REQUIRED WORK:
Output a faithful copy of the entries, every picture removed.

MATERIAL FOR THIS TASK:
_ _ _ _ _ _ _

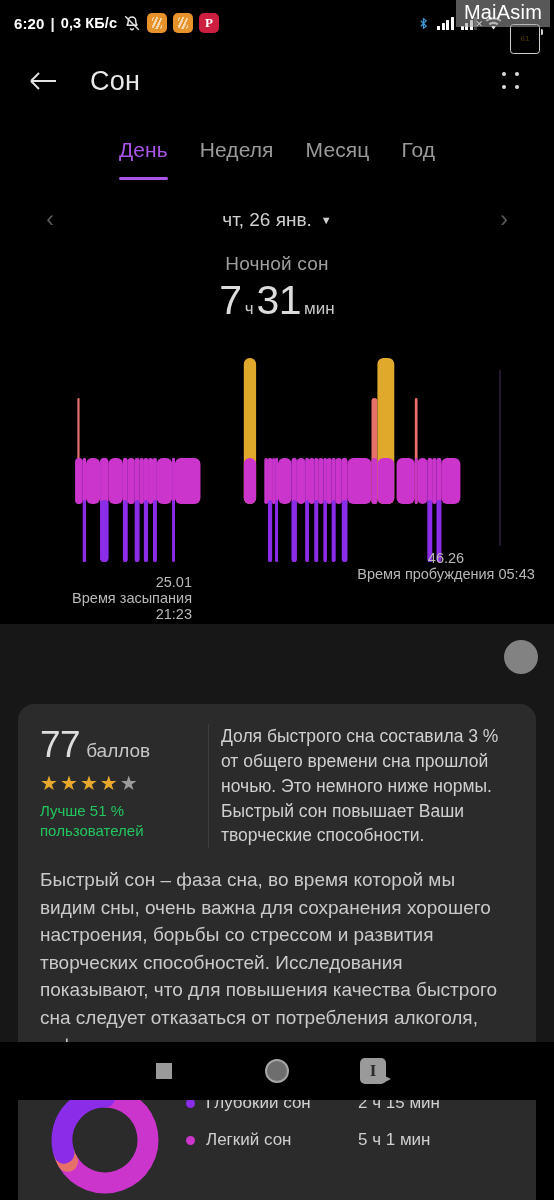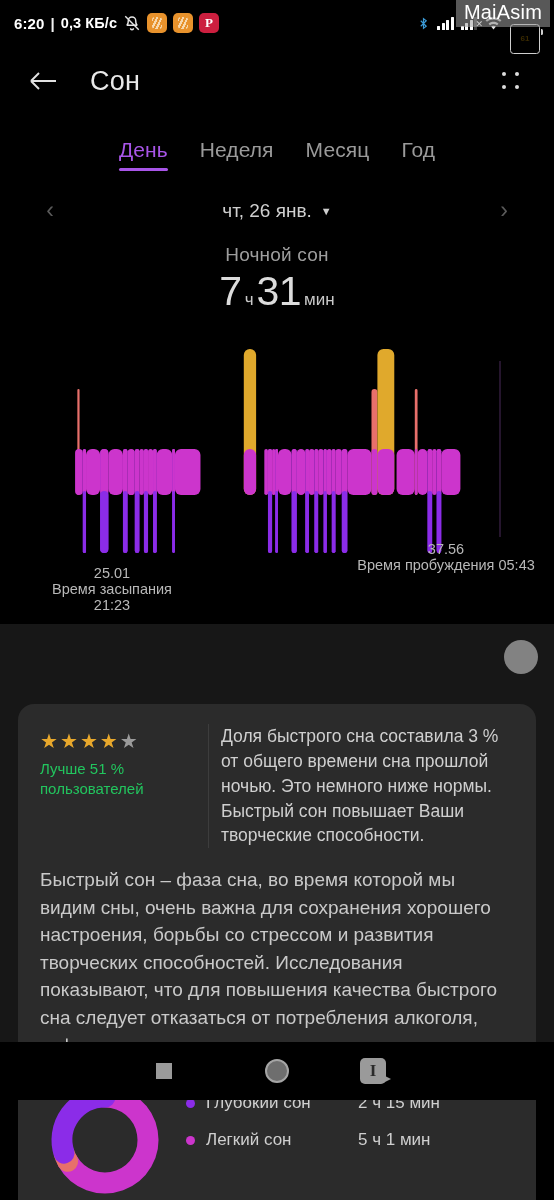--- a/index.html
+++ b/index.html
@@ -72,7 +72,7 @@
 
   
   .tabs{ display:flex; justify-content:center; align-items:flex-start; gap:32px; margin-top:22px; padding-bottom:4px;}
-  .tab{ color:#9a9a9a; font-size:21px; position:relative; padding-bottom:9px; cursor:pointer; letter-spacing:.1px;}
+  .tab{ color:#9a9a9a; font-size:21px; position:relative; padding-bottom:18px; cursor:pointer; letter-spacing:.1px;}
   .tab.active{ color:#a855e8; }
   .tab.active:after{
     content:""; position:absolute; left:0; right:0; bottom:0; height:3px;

_ _ _ _ _ _ _

YOUR SOLUTION:
--- a/index.html
+++ b/index.html
@@ -72,7 +72,7 @@
 
   
   .tabs{ display:flex; justify-content:center; align-items:flex-start; gap:32px; margin-top:22px; padding-bottom:4px;}
-  .tab{ color:#9a9a9a; font-size:21px; position:relative; padding-bottom:9px; cursor:pointer; letter-spacing:.1px;}
+  .tab{ color:#9a9a9a; font-size:21px; position:relative; padding-bottom:18px; cursor:pointer; letter-spacing:.1px;}
   .tab.active{ color:#a855e8; }
   .tab.active:after{
     content:""; position:absolute; left:0; right:0; bottom:0; height:3px;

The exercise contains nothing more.